Epic blizzard hitting Tahoe, Mammoth, Sierra Nevada 'with a vengeance'

Rong-Gong Lin II, Salvador Hernandez and Hayley Smith, Los Angeles Times on

Published in Weather News

“This is when the big boys step up,” said the older Jimenez.

The father and son have been working in the area for seven years, and, while many will try to hunker indoors until the storm passes, this is one of the busiest times for their business.

The two also document their exploits online, posting videos of how they pull stranded drivers back to safety for their thousands of followers on Instagram.

Before the storm arrived, they checked the equipment on their trucks, loaded their snow blowers, packed an extra pair of chains and inspected them to make sure none of them snap in the cold snow.

They know people have been warned not to travel, but with seven years of experience towing stranded cars, they know the cars will still come.

“When they don’t heed the warnings, and people are saying this is going to be a big one, we end up with six, seven miles of car jams within town,” Jimenez Jr. said. “They can’t even leave the basin.”

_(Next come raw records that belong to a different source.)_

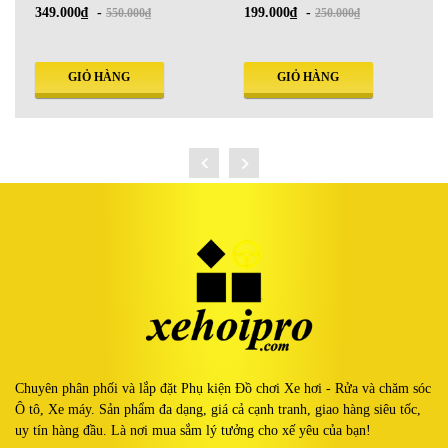
000₫
-
199.000₫
-
179.000₫
550.000₫
250.000₫
GIỎ HÀNG
GIỎ HÀNG
GIỎ
Chuyên phân phối và lắp đặt Phụ kiện Đồ chơi Xe hơi - Rửa và chăm sóc
Ô tô, Xe máy. Sản phẩm đa dạng, giá cả cạnh tranh, giao hàng siêu tốc,
uy tín hàng đầu. Là nơi mua sắm lý tưởng cho xế yêu của bạn!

During bad storms, the two companies will get two calls a minute from drivers asking for help, he said. Storms such as this can create so much demand that they stay working 24 hours straight.

Many of the calls are from drivers who have jumped off main highways and followed navigation apps that lead them through local paths and streets away from traffic, he said. But while the apps navigate drivers away from gridlock, many of them don’t take into consideration the fact that local roads might be too steep, unplowed or not passable to drivers unaccustomed to driving in the snow.

“I always tell people, don’t follow your Google maps or other apps, ever,” he said. “Know your route and stick to that route.”

The father and son know the work can be dangerous, but it’s been slow for most of the year, and strong storms are what will also help keep their businesses going.